**TEXTO DE REFERENCIA**
La heterodoxia moderna es a menudo menos efectista. Puede ser gradual y reformista, puede ser burguesa porque no pretende la sustitución de un orden social por otro, sino la corrección más o menos profunda del mismo orden o de sus peores debilidades. Y quizá el primer nombre para acercarse a esta tipología en Cataluña es tan clásico como el de Joan Maragall y su civismo crítico, leído a través de la agudísima mirada de Joan Fuster en un libro tan libre como Causar-se d’esperar (1965). Dicho con gran simplificación, Joan Maragall entendió que su clase incurría en julio de 1909, durante la Semana Trágica, en una traición a su pueblo que la envilecía como clase y desenmascaraba sus más egoístas e insolidarias intimidades: había sido corresponsable de aquella catástrofe y en su gen ético estaba asumir la responsabilidad parcial que le correspondía.

Joan Fuster examinó el caso con cuidado porque de la reacción cívica de Maragall podían derivarse algunas consideraciones esenciales para entender el territorio fronterizo en el que actúa el moralista contra su tribu. Fuster sospechaba que los prejuicios ideológicos de la izquierda de los años sesenta impedían ver con suficiente claridad la energía con la que Maragall señaló la culpa de su propia clase en el estallido de la Semana Trágica. El diagnóstico no lo hizo desde las trincheras revolucionarias, sino desde la exigencia ética. No abjuró de su posición social; actuó precisamente como burgués: «Diguem-ne burgès sense posar fel a la paraula»1, dice Joan Fuster, intentando mitigar la dosis de hostilidad descalificadora que tenía la palabra en la izquierda antifranquista y de familia marxista.

**EXTRACTO DE DATOS**
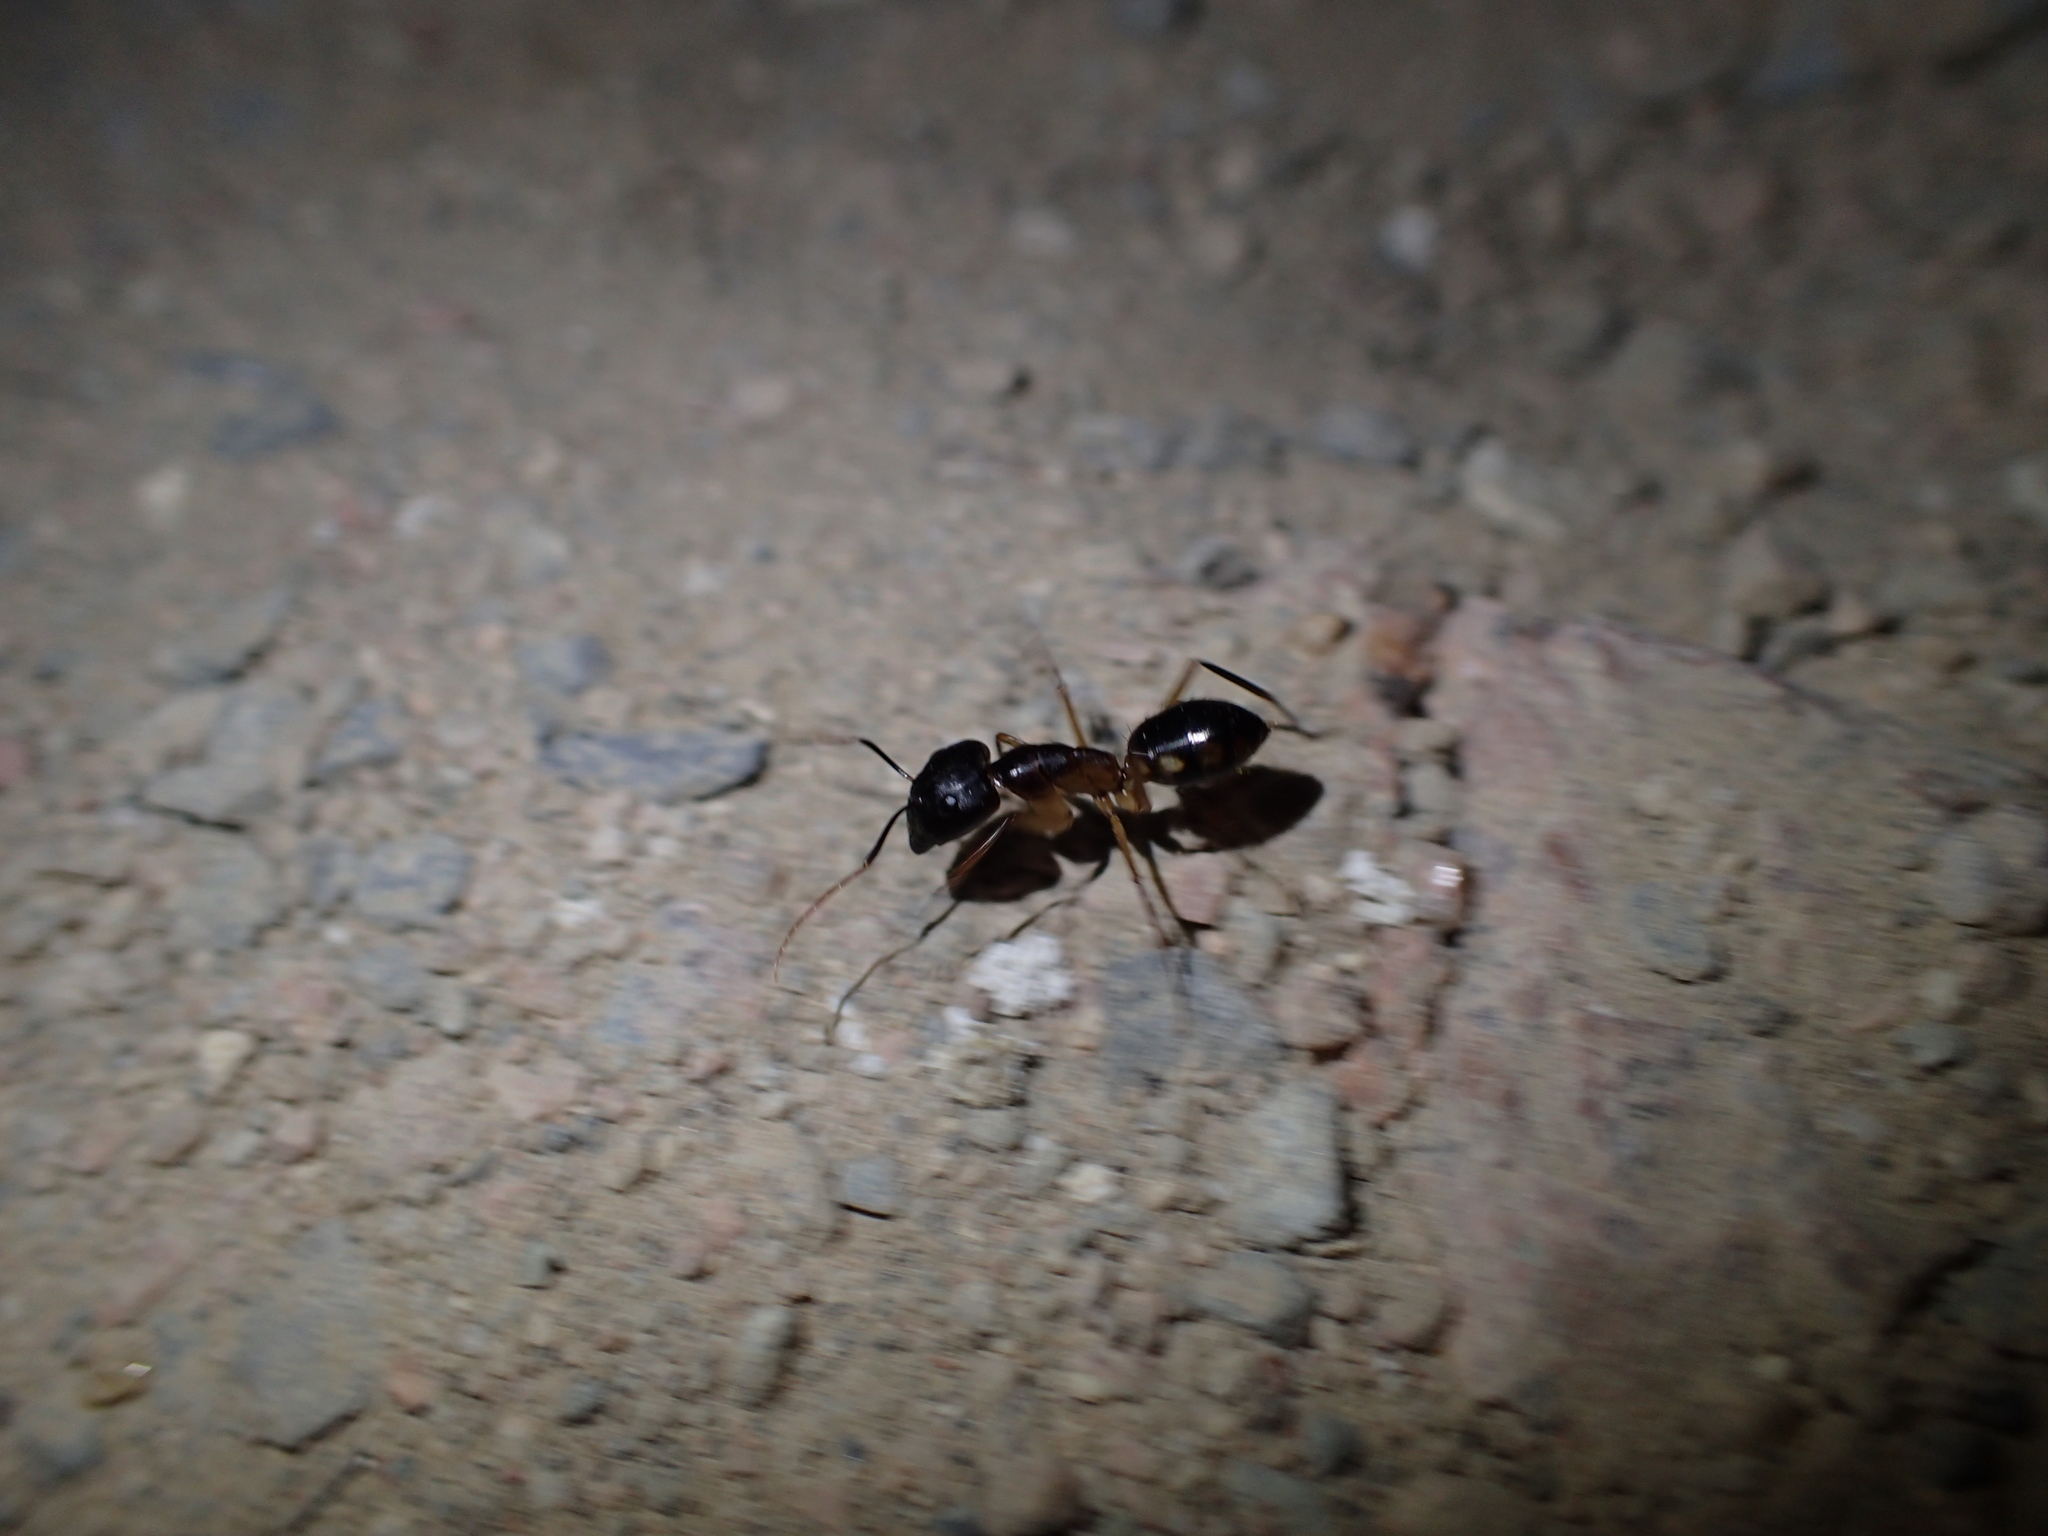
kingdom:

**OBJETIVO**
En el texto sobre Maragall, explique en una a tres oraciones por qué Joan Fuster acompaña la palabra «burgués» con la frase «Diguem-ne burgès sense posar fel a la paraula». Los datos no intervienen en esta tarea.

**RESULTADO**
Fuster quería mitigar la hostilidad descalificadora que la palabra tenía en la izquierda antifranquista de familia marxista. Así podía afirmar que Maragall actuó precisamente como burgués, sin renunciar a su posición social, sin que el término sonara a condena.